As stated, the ranking induced will agree however.

In addition, the return type distr would disagree with usage in classification, or regression, where that would be proba, no?

RaphaelS1 commented 5 years ago

In addition, the return type distr would disagree with usage in classification, or regression, where that would be proba, no?

This is a deliberate choice. As discussed the classif task returns prob as a probability and not a distribution, hence in mlr3proba probabilistic regression will be referred to as the regr task with predict type distr to clearly show that a distribution is returned and not a probability as in classification.

As stated, the ranking induced will agree however.

Hm so we could just call the return rank instead of risk then. The new term may even be beneficial as it will prevent confusion between other return types

fkiraly commented 5 years ago

distr vs prob

So, would classif also get a return type distr at some point, which gives back a discrete distribution object rather than that strange matrix of probabilities?

rank vs risk

Well, it's slightly more complicated since it's a continuous rank, i.e., not an integer but any real number. It allows for comparison (bigger/smaller) but doesn't give an absolute positioning in comparison to a field of competitor instances. One could call it crank or contrank? Or something related to "prognostic index"?

In terms of a abstract math nonsense, the return type would be a specific subtype of partial order, a well-ordering across instances, encoded by a real number.

RaphaelS1 commented 5 years ago

So, would classif also get a return type distr at some point, which gives back a discrete distribution object rather than that strange matrix of probabilities?

This would be a decision that the core mlr team can make depending on how user-friendly mlr3proba turns out to be

One could call it crank or contrank? Or something related to "prognostic index"?

In theory I agree that these sound sensible but I think the majority of users who are familiar with survival implementations will intuitively understand rank (or risk for that matter, (or relrisk for relative))

fkiraly commented 5 years ago

In theory I agree that these sound sensible but I think the majority of users who are familiar with survival implementations will intuitively understand rank

Yes, but that's part of a problem: many people will have some arbitrary definition of "rank" in mind which is not what is returned, and across people it won't even be the same definition.

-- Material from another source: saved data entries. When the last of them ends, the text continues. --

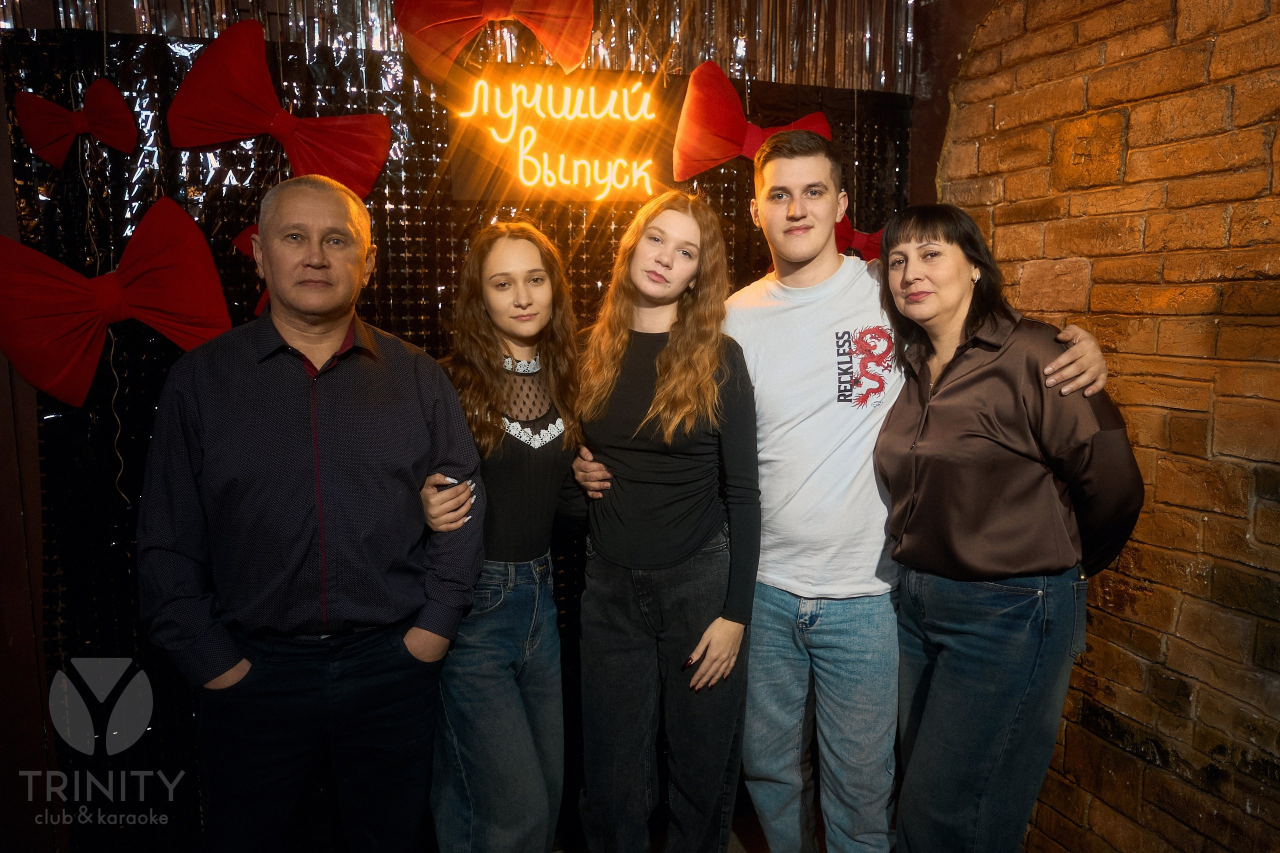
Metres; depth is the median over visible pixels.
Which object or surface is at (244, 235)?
red bow
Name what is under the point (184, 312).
bow
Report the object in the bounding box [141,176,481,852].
man
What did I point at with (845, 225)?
red bow
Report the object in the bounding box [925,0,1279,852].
brick wall
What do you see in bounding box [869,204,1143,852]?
woman
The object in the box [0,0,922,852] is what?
back wall
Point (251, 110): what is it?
bow
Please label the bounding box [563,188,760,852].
woman
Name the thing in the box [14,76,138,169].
bow
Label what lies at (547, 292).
woman
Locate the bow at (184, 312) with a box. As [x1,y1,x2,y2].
[0,196,231,409]
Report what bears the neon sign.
attached to the back wall at (397, 292)
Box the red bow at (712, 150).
[672,59,832,180]
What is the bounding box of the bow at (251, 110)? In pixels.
[166,16,392,201]
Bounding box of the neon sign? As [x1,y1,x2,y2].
[446,66,671,204]
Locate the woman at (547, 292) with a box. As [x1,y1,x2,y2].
[417,219,585,852]
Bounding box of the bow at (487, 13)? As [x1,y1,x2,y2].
[394,0,591,79]
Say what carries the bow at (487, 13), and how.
attached to the back wall at (397, 292)
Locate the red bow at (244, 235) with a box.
[233,223,269,314]
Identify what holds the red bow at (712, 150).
attached to the back wall at (397, 292)
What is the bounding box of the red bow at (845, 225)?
[833,211,883,261]

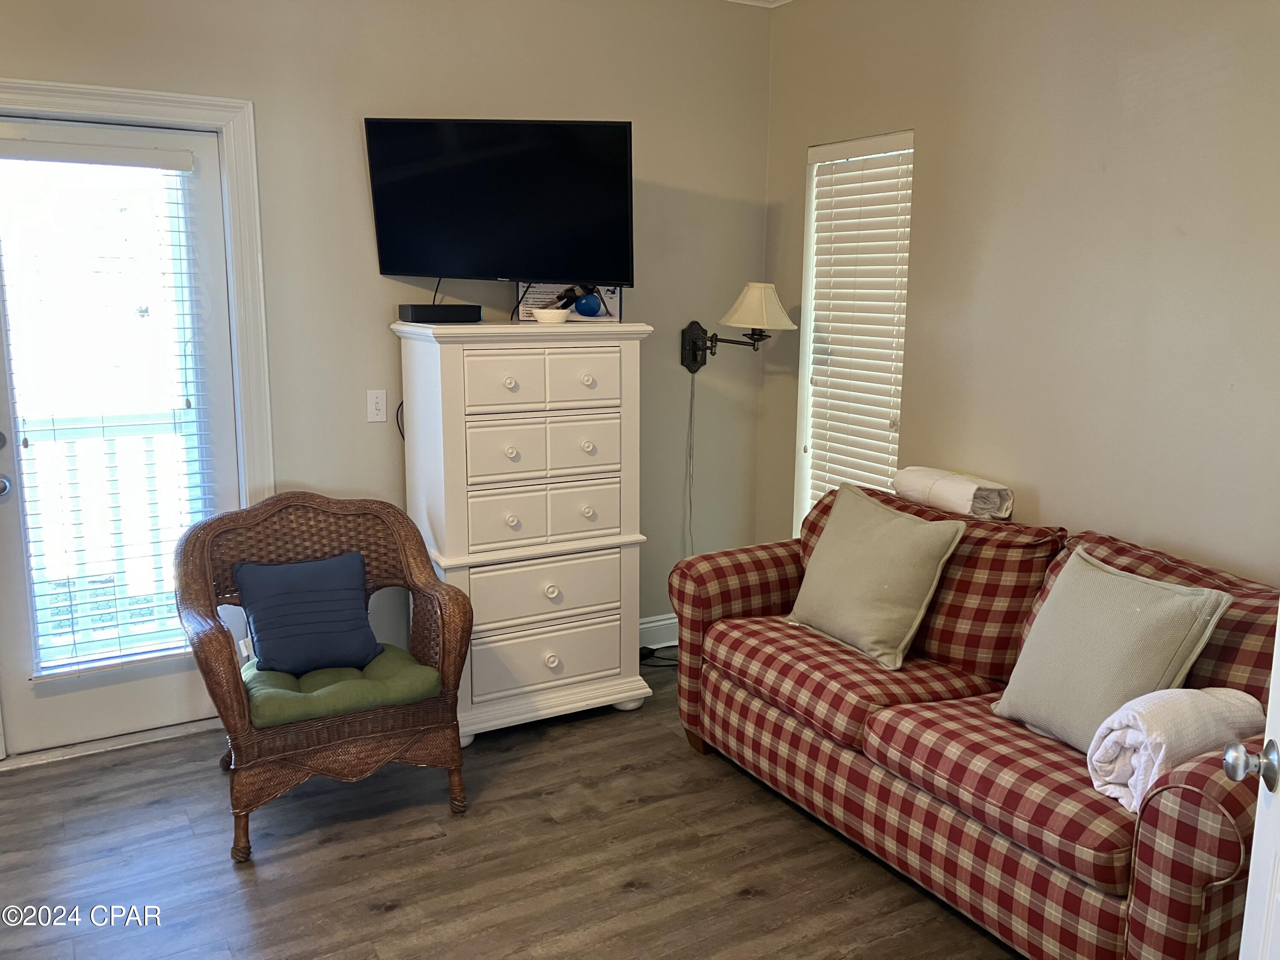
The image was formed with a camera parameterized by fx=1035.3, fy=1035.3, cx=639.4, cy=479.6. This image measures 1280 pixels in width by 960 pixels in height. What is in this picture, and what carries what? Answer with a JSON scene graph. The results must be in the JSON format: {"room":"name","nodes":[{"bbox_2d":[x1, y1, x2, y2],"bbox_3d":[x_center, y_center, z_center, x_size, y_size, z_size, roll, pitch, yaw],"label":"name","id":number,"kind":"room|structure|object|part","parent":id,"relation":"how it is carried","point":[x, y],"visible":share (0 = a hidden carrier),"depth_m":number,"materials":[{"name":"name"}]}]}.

RaphaelS1 commented 5 years ago

What about relrisk for relative risk. Users will understand this as the term "relative risk" is used in the documentation of many survival functions and it makes implicit that the return is relative (and therefore equivalent to a continuous rank)

fkiraly commented 5 years ago

Relative risk is usually the fraction, or log-difference of the risk factors in a PH model. That's more specific than a number encoding a relative ranking, since it usually goes together with the implicit understanding that it approximates the relative probability of suffering the event in any given time interval, between groups (or a continuous transition) defined by the covariate.

RaphaelS1 commented 5 years ago

Ah I see okay, in which case I'm happy with crank. Assuming no objections from @mllg or @berndbischl ?

fkiraly commented 5 years ago

Hm, crank might be weird though, since it is a word: https://www.lexico.com/en/definition/crank but that might not matter too much?

mllg commented 5 years ago

Off the top of my head, what about "mortality"?

But crank is fine for me, too.

RaphaelS1 commented 5 years ago

I think mortality might indicate the predicted time until survival. I've gone with crank for now

fkiraly commented 5 years ago

yes, mortality has a different definition - it's a rate or probability of event (depending whether you talk about sample or population), and that event is always death.